Максимилиан, за ужином, веселясь, рассказал о ревнивой, бывшей жене, профессора Кардозо. Генрих подозревал, что о двери нового председателя еврейского совета, позаботилась вовсе не доктор Горовиц, а кое-кто из жителей Амстердама. Брату он этого не сказал.
Вчера в почтовое отделение никто не пришел.
Прогуливаясь по рынку, в эсэсовском мундире, Генрих ловил на себе неприязненные взгляды прохожих. Улица с лотками оказалась длинной. Здесь продавали все, от овощей, рыбы и цветов до подержанных вещей. Почта находилась прямо в середине рынка.
Кварталы вокруг отличались от ухоженных домов, на Амстеле, или Принсенграхте.
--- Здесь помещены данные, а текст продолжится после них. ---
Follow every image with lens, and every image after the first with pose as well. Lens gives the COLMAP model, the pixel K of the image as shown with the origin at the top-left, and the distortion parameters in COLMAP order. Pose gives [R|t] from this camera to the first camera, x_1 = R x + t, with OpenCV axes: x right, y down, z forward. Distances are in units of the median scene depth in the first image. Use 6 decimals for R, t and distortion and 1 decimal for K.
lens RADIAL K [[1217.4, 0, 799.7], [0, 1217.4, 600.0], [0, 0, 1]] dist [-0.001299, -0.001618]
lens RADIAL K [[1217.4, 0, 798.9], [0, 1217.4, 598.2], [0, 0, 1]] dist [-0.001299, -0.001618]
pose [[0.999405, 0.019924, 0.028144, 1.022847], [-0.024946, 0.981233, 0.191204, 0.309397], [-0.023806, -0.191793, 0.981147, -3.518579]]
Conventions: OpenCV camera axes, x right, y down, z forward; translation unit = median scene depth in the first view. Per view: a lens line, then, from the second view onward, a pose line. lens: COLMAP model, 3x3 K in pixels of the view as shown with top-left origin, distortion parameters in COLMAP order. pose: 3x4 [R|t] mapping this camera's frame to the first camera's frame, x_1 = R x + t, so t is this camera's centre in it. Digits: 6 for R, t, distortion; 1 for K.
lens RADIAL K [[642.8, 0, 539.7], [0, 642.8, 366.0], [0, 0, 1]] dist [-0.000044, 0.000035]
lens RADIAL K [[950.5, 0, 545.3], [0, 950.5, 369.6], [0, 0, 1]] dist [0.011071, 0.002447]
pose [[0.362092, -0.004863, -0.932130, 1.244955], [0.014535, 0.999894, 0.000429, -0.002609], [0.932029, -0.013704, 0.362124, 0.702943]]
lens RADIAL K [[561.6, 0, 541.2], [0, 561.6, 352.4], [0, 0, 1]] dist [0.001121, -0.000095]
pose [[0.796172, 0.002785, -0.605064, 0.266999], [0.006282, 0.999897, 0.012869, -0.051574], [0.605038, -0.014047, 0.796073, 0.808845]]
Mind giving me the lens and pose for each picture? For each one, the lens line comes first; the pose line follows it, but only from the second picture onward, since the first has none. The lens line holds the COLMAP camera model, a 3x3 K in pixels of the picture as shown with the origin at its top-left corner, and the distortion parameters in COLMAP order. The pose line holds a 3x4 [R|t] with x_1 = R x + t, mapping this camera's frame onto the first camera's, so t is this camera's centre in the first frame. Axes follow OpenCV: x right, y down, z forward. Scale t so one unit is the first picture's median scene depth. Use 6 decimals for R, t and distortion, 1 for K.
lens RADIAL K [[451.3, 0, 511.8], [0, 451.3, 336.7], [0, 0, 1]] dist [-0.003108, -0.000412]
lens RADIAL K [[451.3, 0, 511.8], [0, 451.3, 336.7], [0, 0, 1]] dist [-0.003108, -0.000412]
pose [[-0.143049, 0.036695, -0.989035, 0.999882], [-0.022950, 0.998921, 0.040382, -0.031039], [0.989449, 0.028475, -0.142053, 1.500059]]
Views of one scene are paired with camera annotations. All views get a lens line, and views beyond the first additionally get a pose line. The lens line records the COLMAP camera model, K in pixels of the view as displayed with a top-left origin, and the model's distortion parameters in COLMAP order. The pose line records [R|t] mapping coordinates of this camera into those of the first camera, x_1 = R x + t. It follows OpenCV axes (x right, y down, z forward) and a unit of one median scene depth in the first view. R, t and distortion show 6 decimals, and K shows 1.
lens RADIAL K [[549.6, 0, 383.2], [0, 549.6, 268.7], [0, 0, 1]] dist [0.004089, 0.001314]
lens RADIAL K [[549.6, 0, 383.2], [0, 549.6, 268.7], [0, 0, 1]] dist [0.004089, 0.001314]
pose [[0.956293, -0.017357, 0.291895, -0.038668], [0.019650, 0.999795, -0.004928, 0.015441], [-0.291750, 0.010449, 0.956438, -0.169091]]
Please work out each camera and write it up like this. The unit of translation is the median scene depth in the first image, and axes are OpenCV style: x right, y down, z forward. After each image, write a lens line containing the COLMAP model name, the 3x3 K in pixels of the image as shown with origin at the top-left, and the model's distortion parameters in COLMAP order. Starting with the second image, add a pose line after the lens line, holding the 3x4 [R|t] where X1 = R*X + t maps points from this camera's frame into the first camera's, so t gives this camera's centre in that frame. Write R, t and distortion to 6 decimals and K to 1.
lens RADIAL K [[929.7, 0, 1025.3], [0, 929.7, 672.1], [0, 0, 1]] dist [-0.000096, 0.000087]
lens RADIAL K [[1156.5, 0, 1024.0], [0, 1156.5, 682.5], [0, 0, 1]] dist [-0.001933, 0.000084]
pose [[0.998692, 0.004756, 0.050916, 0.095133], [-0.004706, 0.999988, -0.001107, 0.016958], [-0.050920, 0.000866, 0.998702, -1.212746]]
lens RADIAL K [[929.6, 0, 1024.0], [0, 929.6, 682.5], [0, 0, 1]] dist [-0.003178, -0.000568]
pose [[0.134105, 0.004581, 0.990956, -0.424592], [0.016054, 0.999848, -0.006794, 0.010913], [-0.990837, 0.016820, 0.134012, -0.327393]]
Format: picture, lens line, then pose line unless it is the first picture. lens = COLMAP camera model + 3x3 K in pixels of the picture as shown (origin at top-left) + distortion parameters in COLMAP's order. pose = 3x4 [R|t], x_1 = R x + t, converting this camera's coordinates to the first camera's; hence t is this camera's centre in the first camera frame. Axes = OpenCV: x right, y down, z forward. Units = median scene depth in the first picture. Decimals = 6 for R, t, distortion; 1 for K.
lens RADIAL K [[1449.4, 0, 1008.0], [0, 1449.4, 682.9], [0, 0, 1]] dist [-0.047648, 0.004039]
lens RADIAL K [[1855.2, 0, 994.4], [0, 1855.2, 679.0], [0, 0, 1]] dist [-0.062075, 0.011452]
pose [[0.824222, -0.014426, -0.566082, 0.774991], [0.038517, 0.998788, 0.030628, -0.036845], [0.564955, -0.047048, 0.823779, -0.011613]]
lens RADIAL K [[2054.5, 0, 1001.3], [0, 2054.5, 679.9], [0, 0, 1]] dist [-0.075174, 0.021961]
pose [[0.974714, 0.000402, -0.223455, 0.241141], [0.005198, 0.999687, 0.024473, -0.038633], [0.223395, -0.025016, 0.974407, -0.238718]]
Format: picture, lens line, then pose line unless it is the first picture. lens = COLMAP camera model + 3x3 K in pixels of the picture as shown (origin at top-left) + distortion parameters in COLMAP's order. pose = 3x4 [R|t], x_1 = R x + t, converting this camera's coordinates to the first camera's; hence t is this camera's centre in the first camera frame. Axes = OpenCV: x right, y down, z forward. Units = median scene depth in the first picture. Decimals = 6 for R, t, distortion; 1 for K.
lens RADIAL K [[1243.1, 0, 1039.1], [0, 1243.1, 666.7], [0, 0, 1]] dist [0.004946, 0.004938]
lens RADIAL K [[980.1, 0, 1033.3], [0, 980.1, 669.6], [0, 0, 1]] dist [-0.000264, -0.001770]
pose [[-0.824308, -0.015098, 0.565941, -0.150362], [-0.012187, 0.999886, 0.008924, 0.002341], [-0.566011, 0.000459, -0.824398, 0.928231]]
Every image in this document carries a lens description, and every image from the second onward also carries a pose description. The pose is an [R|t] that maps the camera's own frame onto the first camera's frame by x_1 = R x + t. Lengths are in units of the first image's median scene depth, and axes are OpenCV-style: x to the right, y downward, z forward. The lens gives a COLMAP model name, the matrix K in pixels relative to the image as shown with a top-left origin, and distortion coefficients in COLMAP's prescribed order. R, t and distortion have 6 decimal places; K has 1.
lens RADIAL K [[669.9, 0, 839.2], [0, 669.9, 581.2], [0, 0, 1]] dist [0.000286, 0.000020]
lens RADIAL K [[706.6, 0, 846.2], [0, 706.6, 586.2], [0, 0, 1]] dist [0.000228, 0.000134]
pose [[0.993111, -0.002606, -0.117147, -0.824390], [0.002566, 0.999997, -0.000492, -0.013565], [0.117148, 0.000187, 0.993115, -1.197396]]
Над головами прохожих протягивались веревки с бельем. На задах квартир жители копошились в огородах. Дымились трубы пивоварни Хейнекен. По каналам шли низкие баржи, с ящиками овощей и бочками пива. На углах торчали крепкие парни, в дешевых костюмах, покуривающие папиросы. Стены домов усеивали афиши. Генрих разбирал голландские слова. Рекламировали боксерские матчи, американские фильмы, летние распродажи в магазинах. Парни поплевывали под ноги, провожая Генриха угрюмыми, тяжелыми взглядами.
Фон Рабе зашел в пивную, в кителе. Пива Генриху налили, не сказав ни единого слова. Деньги, оставленные на чай, принесли обратно, как и в Мон-Сен-Мартене. Пока он сидел с кружкой, вся пивная погрузилась в глубокое, мрачное молчание. На стойке, в радиоприемнике, кричал футбольный комментатор. Быстро допив светлое, вкусное пиво, Генрих ушел. Понятно было, что немцев здесь не жаловали.